Cats dislike closed doors, and will have you come and open the door just so they can look inside and see if there may have been anything that might at some time have been of interest to them. After even only a quick cursory glance, they may see that there was nothing of interest in there after all, and will simply walk away without apology. After all, you exist to fulfill their needs, and their needs aren’t all that great—what does it take to open a door, or put out some food, or move over in bed, or toss the toy, or pet them for the 32 seconds or two hours they want? Oh, and there are several other things that should be done, but we can leave these for another posting.

My house is very small, and without very many doors. The ones that exist are rarely closed, except those to the outside.

In this case, however, the door in question is the entry to what may be seen as “the good life” by the feline members of my household. This is the Spare Kitty Room, as I have no need for a spare bedroom, and often it actually contains a spare kitty, a rescue of some stripe or other, or a foster.

Peaches continues to look at the doorknob.
Peaches continues to look at the doorknob.

It can also contain a sick kitty, one who is actively ill with some acute or chronic illness as rescues or very rarely a regular resident may be, or one of the very seniors who needs a little extra care. Often, the room is only used as an observation area to isolate which kitty has been leaving the really awful stuff in the box, or to see if if someone can pee.

Now, why would they associate a room with “the good life” which I associate with illness and recovery? For the same reason I was always envious of my accident-prone brother—he got all the attention, the extra gifts, the time out of school, lots of special treatment I never got! Both humans and felines can easily forget or ignore the side effects of illness when there is some treat involved.

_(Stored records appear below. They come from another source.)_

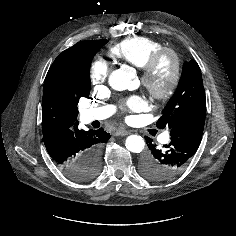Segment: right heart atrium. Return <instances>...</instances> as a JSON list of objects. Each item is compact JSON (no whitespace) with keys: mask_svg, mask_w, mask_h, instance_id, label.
<instances>
[{"mask_svg":"<svg viewBox=\"0 0 236 236\" xmlns=\"http://www.w3.org/2000/svg\"><path fill=\"white\" fill-rule=\"evenodd\" d=\"M110 67L102 58H95L90 65L89 77L95 87L101 86L108 78Z\"/></svg>","mask_w":236,"mask_h":236,"instance_id":"right-heart-atrium-1","label":"right heart atrium"}]
</instances>
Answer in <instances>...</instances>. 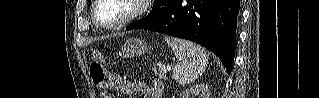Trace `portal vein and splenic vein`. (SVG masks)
<instances>
[{"label":"portal vein and splenic vein","mask_w":319,"mask_h":98,"mask_svg":"<svg viewBox=\"0 0 319 98\" xmlns=\"http://www.w3.org/2000/svg\"><path fill=\"white\" fill-rule=\"evenodd\" d=\"M159 67H161V69H162L163 71H167V70H170V69H171L170 66L159 65Z\"/></svg>","instance_id":"1"}]
</instances>
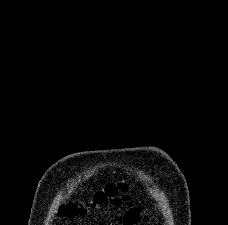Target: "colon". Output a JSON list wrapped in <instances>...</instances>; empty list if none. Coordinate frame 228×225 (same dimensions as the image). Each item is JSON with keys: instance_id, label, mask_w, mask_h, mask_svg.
<instances>
[{"instance_id": "obj_1", "label": "colon", "mask_w": 228, "mask_h": 225, "mask_svg": "<svg viewBox=\"0 0 228 225\" xmlns=\"http://www.w3.org/2000/svg\"><path fill=\"white\" fill-rule=\"evenodd\" d=\"M127 185L123 183H112L100 189L88 204L98 205L103 204L108 200L122 205L129 202V197L126 194ZM88 206L78 205L75 203H68L59 208V216L61 218H74L76 216L84 215L87 212Z\"/></svg>"}]
</instances>
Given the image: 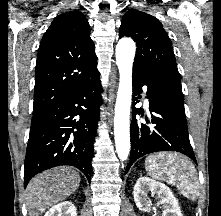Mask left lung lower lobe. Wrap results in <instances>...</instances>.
<instances>
[{
	"mask_svg": "<svg viewBox=\"0 0 221 216\" xmlns=\"http://www.w3.org/2000/svg\"><path fill=\"white\" fill-rule=\"evenodd\" d=\"M146 85L151 115L146 116V124H139L136 114L143 115L140 108H134L131 125V154L127 165H131L140 157L159 151H176L183 153L196 162L189 141L186 116L173 107L160 86L140 68H133V106L136 95L142 92Z\"/></svg>",
	"mask_w": 221,
	"mask_h": 216,
	"instance_id": "obj_1",
	"label": "left lung lower lobe"
}]
</instances>
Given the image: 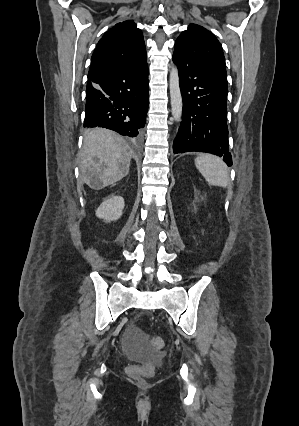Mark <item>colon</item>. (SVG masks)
Segmentation results:
<instances>
[{
    "mask_svg": "<svg viewBox=\"0 0 299 426\" xmlns=\"http://www.w3.org/2000/svg\"><path fill=\"white\" fill-rule=\"evenodd\" d=\"M138 335H141V331L137 330ZM151 343L154 348L160 350L164 347L165 343L161 337H153ZM127 374L136 380H142L144 378L150 377L153 374V367L151 365L147 366H130L127 368Z\"/></svg>",
    "mask_w": 299,
    "mask_h": 426,
    "instance_id": "obj_1",
    "label": "colon"
}]
</instances>
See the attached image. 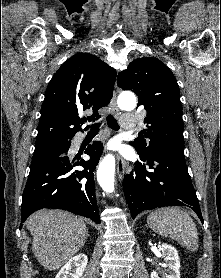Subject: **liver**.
Masks as SVG:
<instances>
[{
  "mask_svg": "<svg viewBox=\"0 0 221 278\" xmlns=\"http://www.w3.org/2000/svg\"><path fill=\"white\" fill-rule=\"evenodd\" d=\"M33 236L32 251L50 271L70 260L85 244L88 229L84 221L62 210H40L27 220Z\"/></svg>",
  "mask_w": 221,
  "mask_h": 278,
  "instance_id": "obj_1",
  "label": "liver"
}]
</instances>
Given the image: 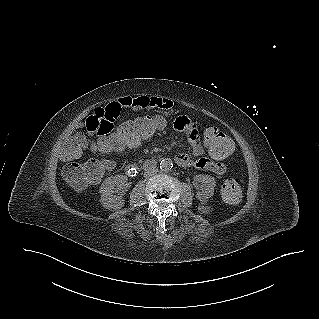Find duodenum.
I'll use <instances>...</instances> for the list:
<instances>
[{"mask_svg": "<svg viewBox=\"0 0 319 319\" xmlns=\"http://www.w3.org/2000/svg\"><path fill=\"white\" fill-rule=\"evenodd\" d=\"M156 165H157V162L154 159H149L141 165L130 163L126 165L125 172L128 176L135 177L140 171L152 170L156 167Z\"/></svg>", "mask_w": 319, "mask_h": 319, "instance_id": "duodenum-1", "label": "duodenum"}]
</instances>
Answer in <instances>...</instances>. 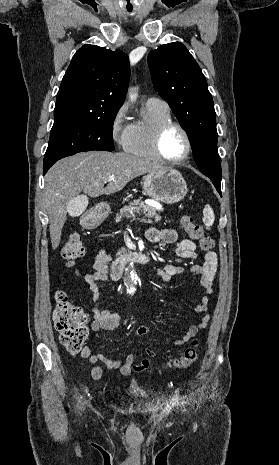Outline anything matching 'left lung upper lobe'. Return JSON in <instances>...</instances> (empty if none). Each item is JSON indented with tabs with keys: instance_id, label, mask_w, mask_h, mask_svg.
<instances>
[{
	"instance_id": "left-lung-upper-lobe-1",
	"label": "left lung upper lobe",
	"mask_w": 279,
	"mask_h": 465,
	"mask_svg": "<svg viewBox=\"0 0 279 465\" xmlns=\"http://www.w3.org/2000/svg\"><path fill=\"white\" fill-rule=\"evenodd\" d=\"M148 63L154 88L187 132L200 171L220 190L215 109L200 67L180 42L151 51Z\"/></svg>"
}]
</instances>
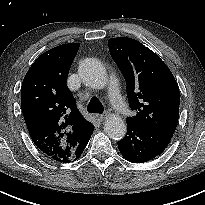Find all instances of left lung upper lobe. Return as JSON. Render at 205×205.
<instances>
[{
    "label": "left lung upper lobe",
    "instance_id": "5c2ea615",
    "mask_svg": "<svg viewBox=\"0 0 205 205\" xmlns=\"http://www.w3.org/2000/svg\"><path fill=\"white\" fill-rule=\"evenodd\" d=\"M108 44L113 60L126 79L129 106L137 112L126 122L174 132L179 118L180 93L167 65L134 39L112 38Z\"/></svg>",
    "mask_w": 205,
    "mask_h": 205
}]
</instances>
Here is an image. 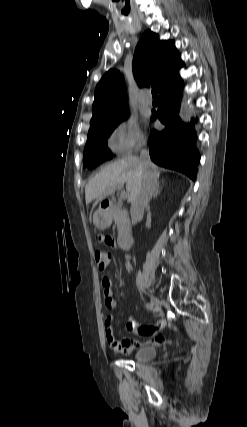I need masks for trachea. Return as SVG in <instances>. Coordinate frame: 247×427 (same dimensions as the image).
<instances>
[{
	"label": "trachea",
	"instance_id": "1",
	"mask_svg": "<svg viewBox=\"0 0 247 427\" xmlns=\"http://www.w3.org/2000/svg\"><path fill=\"white\" fill-rule=\"evenodd\" d=\"M152 96H153V98H158V92H157L156 88L152 89Z\"/></svg>",
	"mask_w": 247,
	"mask_h": 427
}]
</instances>
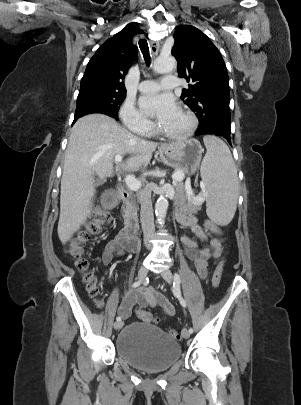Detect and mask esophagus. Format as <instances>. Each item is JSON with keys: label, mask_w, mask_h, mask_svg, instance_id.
<instances>
[{"label": "esophagus", "mask_w": 301, "mask_h": 405, "mask_svg": "<svg viewBox=\"0 0 301 405\" xmlns=\"http://www.w3.org/2000/svg\"><path fill=\"white\" fill-rule=\"evenodd\" d=\"M150 47H151L152 54L154 56H156L158 54V51H159V43L151 41L150 42Z\"/></svg>", "instance_id": "1"}]
</instances>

In this case, the room is warm and cozy with the best bed, one’s own litterbox, usually special food and sometimes it’s available all day, not this ungenerous twice-daily dash for the dishes before it’s taken away again. A nice window with a bird feeder directly outside provides entertainment, and, because the Spare Kitty Room sometimes doubles as my art studio where I perform non-computer-related activities, they get special time with mom, and having mom’s lap to one’s self in a house with multiple cats is apparently worth more than food.

Right now, Kelly is in there because she was the one found to be emitting the nasty stuff in the box. She is very upset by the existence of Mimi’s Children, so she’s in the room having quiet time and getting special attention.

Peaches is still looking at the doorknob.
Peaches is still looking at the doorknob.

So Peaches will patiently sit and look up at the doorknob, sometimes dozing off. Peaches is very sweet and I love her to pieces but I don’t think Peaches is the type of cat who reflects—in fact, I think her mind is most often nearly empty with only one thought at a time taking up a small portion, and that usually having to do with food or mylap. She is 18 years old and her age may have something to do with this, but I don’t think Peaches was ever the introspective sort, just quiet and consistent, pretty straightforward.* I’m not sure she’s even considering why she’s looking at the doorknob, only that if she does it long enough, she will get some sort of reward. Her focus can stay entirely on the doorknob, and when the door opens it can move to what is waiting inside.

I know she’s up there right now, waiting.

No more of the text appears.